Open your lock screen, open Facebook, scroll, close Facebook, open Instagram, scroll, close Instagram, open Facebook, scroll, same content you just looked at. We all do it, and I am especially guilty. The worst part is I know when I open Twitter the second, third, fourth time, that nothing’s changed! And sometimes it’s not even a conscious decision to open Snapchat it’s just a reflex. I find myself reaching for my phone to fill every empty second I have. When I’m in line at the store, my phone is open, when I’m procrastinating, my phone is open, I can’t even escape the screen when I’m in the bathroom. It’s unbelievable the amount I of times I find myself halfway through the Instagram Explore Page, not even remembering anything I’ve seen. It is just another form of over consumption. There has to be a better way to live, than relying on my phone to keep myself “productive/entertained/busy” (all excuses I make to avoid what I really should be doing) during every single moment of downtime.
So how did I use my phone less? I downloaded another app! But this app is different because it tracks how many times you reach for your phone, by pressing the home screen, and how many minutes you spend on your phone, which can be split into time spent on different apps. The app is called Moment, a white app with a green lotus-like flower on it, and it is free! (Side note: I like the interface and the design of the app but that has nothing to do with its effectiveness, I just think it is pretty). This app allows you to be more conscious of the time you spend and where you spend it. It’s also interesting to correlate the time I spent on my phone and the quality of my day.
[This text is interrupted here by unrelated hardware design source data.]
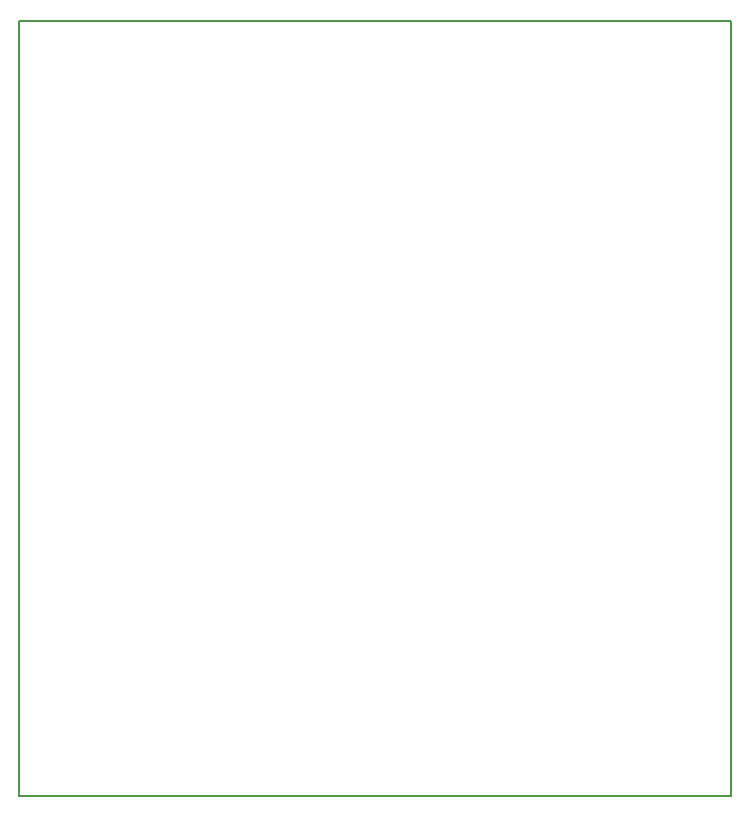
<source format=gm1>
%TF.GenerationSoftware,KiCad,Pcbnew,(6.0.8)*%
%TF.CreationDate,2022-10-30T19:36:16+01:00*%
%TF.ProjectId,fan.picow,66616e2e-7069-4636-9f77-2e6b69636164,rev?*%
%TF.SameCoordinates,Original*%
%TF.FileFunction,Profile,NP*%
%FSLAX46Y46*%
G04 Gerber Fmt 4.6, Leading zero omitted, Abs format (unit mm)*
G04 Created by KiCad (PCBNEW (6.0.8)) date 2022-10-30 19:36:16*
%MOMM*%
%LPD*%
G01*
G04 APERTURE LIST*
%TA.AperFunction,Profile*%
%ADD10C,0.200000*%
%TD*%
G04 APERTURE END LIST*
D10*
X114858800Y-41198800D02*
X175158400Y-41198800D01*
X175158400Y-41198800D02*
X175158400Y-106883200D01*
X175158400Y-106883200D02*
X114858800Y-106883200D01*
X114858800Y-106883200D02*
X114858800Y-41198800D01*
M02*

</source>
On really awesome days I spent less time on my phone, because I didn’t have the time to check it while I was enjoying the activities of the day. On less than great days I found myself spending roughly three hours a day on my phone. That’s insane!
Another way I reduced my phone time was by removing notifications. I removed notifications strategically. For social media I eliminated all notifications, out of sight out of mind right? For other apps that were more communication based like Snapchat and Facebook Messenger, I only allowed notifications in the notification center on my phone. So this way I could pull down my notifications I see that I had been contacted, but just glancing at my phone didn’t notify that I was trying to be reached. I kept iMessage, Gmail, and my Phone at their full notification setting. I find when you don’t see the screen light up, you don’t feel that twitch to reach for it. I find it really helps disconnect but not fully.
I also move my apps around, and hide my distracting apps in various folders. This way, I never get too comfortable with the location of my app, so I can’t click on it mindlessly, and getting to them is not as accessible. The apps are still only a swipe away, but again, out of sight out of mind.
Finally, the biggest way I broke the twitch is deleted apps. To start I deleted all the apps that I don’t use that are automatically included in the iPhone. I deleted Facebook and Twitter, apps that I don’t really use to create content, but just to distract myself through my feed. I only keep on distracting app game on my phone at a time, but only because it’s summer. I’m sure when school starts I will be deleting this game as well. If you delete the app you don’t even have the opportunity to look at it! Really a fool-proof plan.
Bonus: Part of me wants to recommend adding “useful” apps in place of distracting ones. For instance a meditation app, but I can’t help but feel like it would just be another app you use to distract yourself from the more pressing task at hand. Although meditating is beneficial, you should include this time in your schedule, not as a tool to continue to procrastinate.